Department of Nuclear Medicine, Ren Ji hospital, School of medicine, Shanghai Jiao Tong University, Shanghai, China.
PLoS One. 2013 Jul 29;8(7):e69963. doi: 10.1371/journal.pone.0069963. Print 2013.

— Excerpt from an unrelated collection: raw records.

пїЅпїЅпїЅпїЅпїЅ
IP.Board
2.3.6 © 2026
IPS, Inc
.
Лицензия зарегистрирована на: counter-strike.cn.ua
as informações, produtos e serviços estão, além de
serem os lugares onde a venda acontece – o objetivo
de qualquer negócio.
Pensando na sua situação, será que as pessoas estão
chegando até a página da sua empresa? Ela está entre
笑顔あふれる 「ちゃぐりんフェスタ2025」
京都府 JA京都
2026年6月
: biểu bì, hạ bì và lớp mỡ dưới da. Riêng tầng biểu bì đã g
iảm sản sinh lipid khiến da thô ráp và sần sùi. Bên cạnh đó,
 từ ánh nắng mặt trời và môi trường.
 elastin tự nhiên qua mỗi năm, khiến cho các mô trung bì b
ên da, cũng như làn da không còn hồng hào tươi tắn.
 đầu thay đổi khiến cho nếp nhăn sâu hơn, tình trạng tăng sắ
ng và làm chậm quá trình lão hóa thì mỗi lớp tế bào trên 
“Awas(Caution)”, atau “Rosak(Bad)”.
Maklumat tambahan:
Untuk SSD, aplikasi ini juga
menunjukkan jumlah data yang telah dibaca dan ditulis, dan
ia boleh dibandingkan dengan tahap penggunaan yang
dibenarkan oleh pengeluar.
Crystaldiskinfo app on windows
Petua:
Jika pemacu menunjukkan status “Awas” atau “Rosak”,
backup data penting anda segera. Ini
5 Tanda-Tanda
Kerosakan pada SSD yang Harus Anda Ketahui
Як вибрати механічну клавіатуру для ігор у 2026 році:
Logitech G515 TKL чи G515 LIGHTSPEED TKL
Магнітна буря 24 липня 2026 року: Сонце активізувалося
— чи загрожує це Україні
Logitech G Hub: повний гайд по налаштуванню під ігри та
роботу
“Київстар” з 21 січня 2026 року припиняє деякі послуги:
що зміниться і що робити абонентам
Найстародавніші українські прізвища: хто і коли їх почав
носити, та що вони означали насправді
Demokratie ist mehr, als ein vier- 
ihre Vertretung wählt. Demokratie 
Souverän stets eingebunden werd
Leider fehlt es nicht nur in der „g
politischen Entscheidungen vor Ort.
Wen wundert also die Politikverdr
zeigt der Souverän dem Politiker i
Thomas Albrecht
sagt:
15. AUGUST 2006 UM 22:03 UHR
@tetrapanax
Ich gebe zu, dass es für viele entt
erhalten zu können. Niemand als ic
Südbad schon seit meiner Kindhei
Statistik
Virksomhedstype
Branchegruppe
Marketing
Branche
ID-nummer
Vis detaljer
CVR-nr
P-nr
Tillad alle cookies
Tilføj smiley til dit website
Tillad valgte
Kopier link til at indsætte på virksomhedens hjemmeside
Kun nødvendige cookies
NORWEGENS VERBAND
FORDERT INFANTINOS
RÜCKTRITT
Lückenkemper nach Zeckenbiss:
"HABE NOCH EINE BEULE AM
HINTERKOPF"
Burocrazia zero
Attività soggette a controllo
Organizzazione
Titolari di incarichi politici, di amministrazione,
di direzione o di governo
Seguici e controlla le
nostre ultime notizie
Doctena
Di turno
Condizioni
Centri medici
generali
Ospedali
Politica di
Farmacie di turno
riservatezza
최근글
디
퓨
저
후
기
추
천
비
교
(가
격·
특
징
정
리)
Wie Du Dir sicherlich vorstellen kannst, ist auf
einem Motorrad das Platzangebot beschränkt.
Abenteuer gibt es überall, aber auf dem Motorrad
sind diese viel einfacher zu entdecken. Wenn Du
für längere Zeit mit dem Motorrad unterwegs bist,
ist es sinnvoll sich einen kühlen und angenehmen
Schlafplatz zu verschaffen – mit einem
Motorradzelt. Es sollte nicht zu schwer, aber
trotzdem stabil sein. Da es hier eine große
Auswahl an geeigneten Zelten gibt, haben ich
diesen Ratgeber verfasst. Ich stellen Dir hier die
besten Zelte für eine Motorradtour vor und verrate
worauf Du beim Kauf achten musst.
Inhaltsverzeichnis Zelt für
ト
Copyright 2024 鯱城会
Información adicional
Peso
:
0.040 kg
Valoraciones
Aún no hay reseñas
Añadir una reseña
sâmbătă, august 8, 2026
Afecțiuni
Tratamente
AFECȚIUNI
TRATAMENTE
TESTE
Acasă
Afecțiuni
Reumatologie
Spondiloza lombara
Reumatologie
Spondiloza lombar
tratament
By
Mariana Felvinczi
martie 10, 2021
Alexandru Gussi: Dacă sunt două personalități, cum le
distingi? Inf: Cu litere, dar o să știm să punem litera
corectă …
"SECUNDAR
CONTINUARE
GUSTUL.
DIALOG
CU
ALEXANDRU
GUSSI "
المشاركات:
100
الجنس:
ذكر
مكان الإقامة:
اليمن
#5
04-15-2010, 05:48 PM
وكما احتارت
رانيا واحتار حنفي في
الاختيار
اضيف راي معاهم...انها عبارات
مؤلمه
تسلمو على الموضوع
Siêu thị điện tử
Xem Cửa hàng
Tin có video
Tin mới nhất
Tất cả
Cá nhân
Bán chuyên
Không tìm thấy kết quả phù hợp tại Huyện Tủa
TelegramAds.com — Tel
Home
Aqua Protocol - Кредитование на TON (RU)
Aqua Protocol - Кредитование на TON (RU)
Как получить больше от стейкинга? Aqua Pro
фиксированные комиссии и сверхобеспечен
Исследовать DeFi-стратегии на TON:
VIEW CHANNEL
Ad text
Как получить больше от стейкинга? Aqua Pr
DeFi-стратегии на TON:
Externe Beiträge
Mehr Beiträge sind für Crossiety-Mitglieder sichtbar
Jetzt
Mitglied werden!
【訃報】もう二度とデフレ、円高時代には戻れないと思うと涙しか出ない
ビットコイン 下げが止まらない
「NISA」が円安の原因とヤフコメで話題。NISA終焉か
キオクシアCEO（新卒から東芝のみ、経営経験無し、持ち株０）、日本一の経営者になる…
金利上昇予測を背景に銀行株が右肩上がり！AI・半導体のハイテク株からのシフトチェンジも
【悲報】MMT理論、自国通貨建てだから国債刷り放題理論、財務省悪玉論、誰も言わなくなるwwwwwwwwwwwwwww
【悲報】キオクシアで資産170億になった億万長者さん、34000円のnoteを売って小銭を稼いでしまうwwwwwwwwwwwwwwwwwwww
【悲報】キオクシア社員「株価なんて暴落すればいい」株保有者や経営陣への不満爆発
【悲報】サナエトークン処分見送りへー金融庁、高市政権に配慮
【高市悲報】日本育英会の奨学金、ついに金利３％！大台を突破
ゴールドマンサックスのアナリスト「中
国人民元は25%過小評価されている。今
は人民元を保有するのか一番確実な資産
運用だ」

A number of cancers show increased expression of Nicotinamide phosphoribosyl transferase (Nampt). However, the mechanism through which Nampt is upregulated is unclear. In our study, we found that the Nampt-specific chemical inhibitor FK866 significantly inhibited cell survival and reduced nicotinamide adenine dinucleotide (NAD) levels in LoVo and SW480 cell lines. Bioinformatics analyses suggested that miR-26b targets Nampt mRNA. We identified Nampt as a new target of miR-26b and demonstrated that miR-26b inhibits Nampt expression at the protein and mRNA levels by binding to the Nampt 3'-UTR. Moreover, we found that miR-26b was down regulated in cancer tissues relative to that in adjacent normal tissues in 18 colorectal cancer patients. A statistically significant inverse correlation between miR-26b and Nampt expression was observed in samples from colorectal cancer patients and in 5 colorectal cell lines (HT-29, SW480, SW1116, LoVo, and HCT116). In addition, over expression of miR-26b strongly inhibited LoVo cell survival and invasion, an effect partially abrogated by the addition of NAD. In conclusion, this study demonstrated that the NAD-salvaging biosynthesis pathway involving Nampt might play a role in colorectal cancer cell survival. MiR-26b may serve as a tumor suppressor by targeting Nampt.
许多癌症表现出烟酰胺磷酸核糖转移酶(Nampt)表达增加。然而,Nampt上调的机制尚不清楚。在我们的研究中,我们发现 Nampt 特异性化学抑制剂 FK866 显著抑制 LoVo 和 SW480 细胞系的细胞存活并降低烟酰胺腺嘌呤二核苷酸(NAD)水平。生物信息学分析表明,miR-26b 靶向 Nampt mRNA。我们确定 Nampt 是 miR-26b 的一个新靶标,并证明 miR-26b 通过结合 Nampt 3'-UTR 抑制 Nampt 蛋白和 mRNA 水平的表达。此外,我们发现 18 例结直肠癌患者的癌组织中 miR-26b 的表达相对邻近正常组织下调。在结直肠癌患者和 5 种结直肠细胞系(HT-29、SW480、SW1116、LoVo 和 HCT116)的样本中观察到 miR-26b 和 Nampt 表达之间存在统计学上显著的负相关。此外,miR-26b 的过表达强烈抑制 LoVo 细胞的存活和侵袭,添加 NAD 部分消除了这种作用。总之,本研究表明涉及 Nampt 的 NAD 挽救生物合成途径可能在结直肠癌细胞存活中发挥作用。miR-26b 可能通过靶向 Nampt 作为肿瘤抑制因子发挥作用。